I've been playing and iterating on this a lot lately, both in my local meta (Mountain View/Cupertino represent!) and on OCTGN and after many refinements I enjoy good success against a variety of decks. The feeling of being so strongly in control is incredible. I even won the game in which I suffered the worst first runner turn of my time playing Netrunner: Siphoned to 0, Sundew trashed, agendas taken from HQ and R&D (4 points) and a Caprice trashed from hand.

I would love to hear about other similar decks folks are running, and any suggested changes. On that front, I sometimes think about -1Eli -1 Caprice (who surprisingly does not often cinch games for me) +1 Jackson, +1 Katana.

Thanks for reading this far, now tell me how wrong I am!

5/25 Made a few edits to the description for clarity's sake.

4 comments
25 May 2014 StLion

This seems like a good deck to me. Perhaps there is some space for Interns in the mix? Maybe dropping a caprice if you don't need them, even though I find them quite potent. Hedge Fund is always a good card. Perhaps even better than gaining 7 creds in two turns with Celebrity Gift?

25 May 2014 partialcharge

Interns is great, and I've been considering swapping out some number of Caprice for them, given her underpreformance so far in this deck. Hedge is of course also always good, and more creds per click than CG. However, CG provides more creds per card, which I find to be more valuable in a slower-moving deck. Particularly when I can so often afford the reveals.

26 May 2014 steevo15

@partialcharge Definitely agree with you on CG over hedge fund. I replaced hedge funds with CG in my Replicating Perfection deck and I never have regretted it.

a few comments about the ice. I think that you are missing some of jinteki's in faction all stars as far as taxing, painful ice goes. Komainu synergizes wonderfully with MHC, and goes great over centrals. I've had a runner pay as much as 7 creds to get through it, no one wants to run with an empty hand against jinteki, so it's always going to be a relevant piece of ice. Sure, it's parasite food, but RP rakes in money so who cares if it gets trashed a couple turns after you rez it. Tsurugi is always going to be at least 4 creds to get through. As far as cheap ETR code gates go, I think that enigma is better than datapike. It's one cred cheaper (not too significant), but I think that losing a click is worse than losing 2 creds. Thats probably just preference though. Finally, I'm of the opinion that rainbow just doesn't fit well in an RP taxing deck. Given that it's all three types, the runner can just pick the least taxing option to get through it, which goes against whats the ice wants to do. I'd almost say that you could drop the eli's, drop rainbows, and include 3x bastion (in eli's place) and use the three inf and extra deckspace for some painful ice (heimdall comes to mind).

26 May 2014 partialcharge

So I just ran this with -3 Caprice -1 Eli +2 Interns +1 Jackson +1 Bastion. Bastion for Eli to squeeze in the third Jackson (which I've wanted for a while now) was fine; saw the Bastion (it performed admirably) but didn't get any Jacksons all game, heh.

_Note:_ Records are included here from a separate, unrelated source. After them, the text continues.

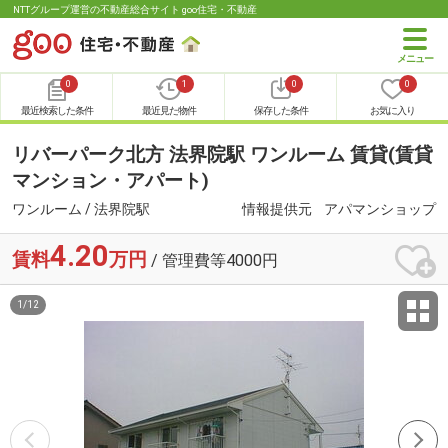
NTTグループ運営の不動産総合サイト goo住宅・不動産
0
1
0
0
最近検索した条件
最近見た物件
保存した条件
お気に入り
リバーパーク北方 法界院駅 ワンルーム 賃貸(賃貸
マンション・アパート)
ワンルーム / 法界院駅
情報提供元
アパマンショップ
4.20
賃料
万円
/ 管理費等4000円
1
/
12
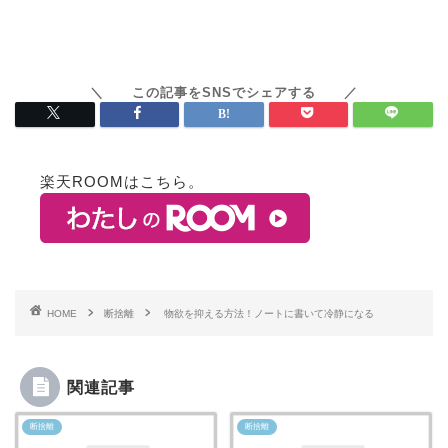
楽天ROOMはこちら。
HOME
断捨離
物欲を抑える方法！ノートに書いて冷静になる
関連記事
断捨離
断捨離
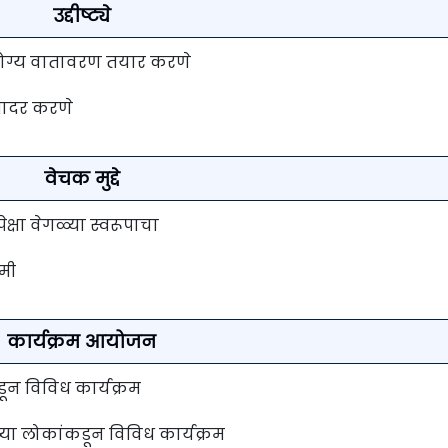
उद्दीष्ट्ये
 योग्य वातावरण तयार करणे
सादर करणे
वेचक मुद्दे
ेक्षा वेगळ्या स्वरूपाचा
हमी
कार्यक्रम आयोजन
कडून विविध कार्यक्रम
्या लोकांकडून विविध कार्यक्रम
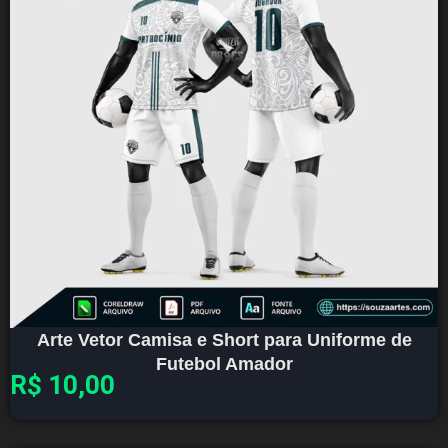
Arte Vetor Camisa e Short para Uniforme de
Futebol Amador
R$
10,00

Interns, though? Interns cinched the game for me, I think, by installing from archives the only sundew I saw all game after it got trashed off R&D. So yeah. Bye, Caprice; the interns don't cost as much! ;D

@steevo15 Some good insights there, thanks!

I generally avoid Enigma, as it's easy to circumvent the click loss by simply running on your last click. It never occurred to me until just now, though, that in RP you can't do that if it's guarding a central. Brilliant! And yeah, 1c cheaper than Datapike to boot. Will definitely be trying it out.

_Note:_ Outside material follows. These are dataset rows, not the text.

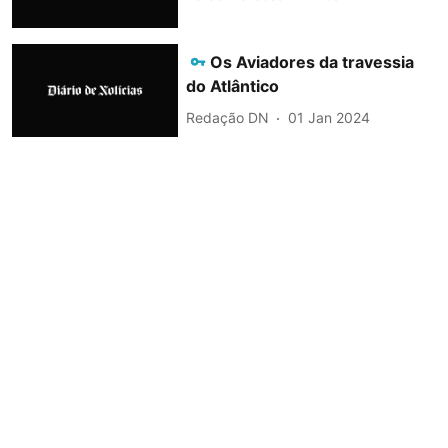
Os Aviadores da travessia
do Atlântico
Redação DN
01 Jan 2024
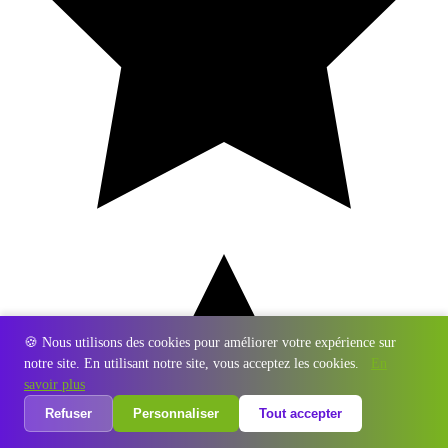
🍪 Nous utilisons des cookies pour améliorer votre expérience sur
notre site. En utilisant notre site, vous acceptez les cookies.
En
savoir plus
Refuser
Personnaliser
Tout accepter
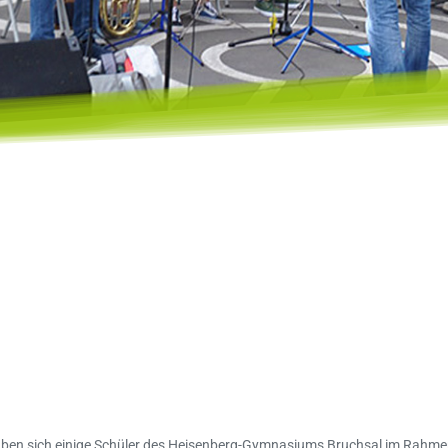
aben sich einige Schüler des Heisenberg-Gymnasiums Bruchsal im Rahme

I see your points about Komainu and Tsurugi for sure. They're a little pricier to rez, though, and I'm all about keeping the taxing ICE value propositions uneven for the runner. I might drop 1 Pup for a Komainu or Tsurugi just to see how it goes, though. =)

You're right that the runner gets to pick the least taxing option to beat Rainbow, but I feel that the point is still uneven trades; Rainbow costs me only 3 to rez, is out of range of Mimic and Yog, costs 2 every run with Corroder or Gordian, 3 for Zu.1e... you get the idea. It's easily--but never truly cheaply--breakable. Not for what it costs me to bring online.

I sometimes think about including 1-2 chimera, just for that last ditch stop. If I ever did that they'd probably take the place of Rainbow.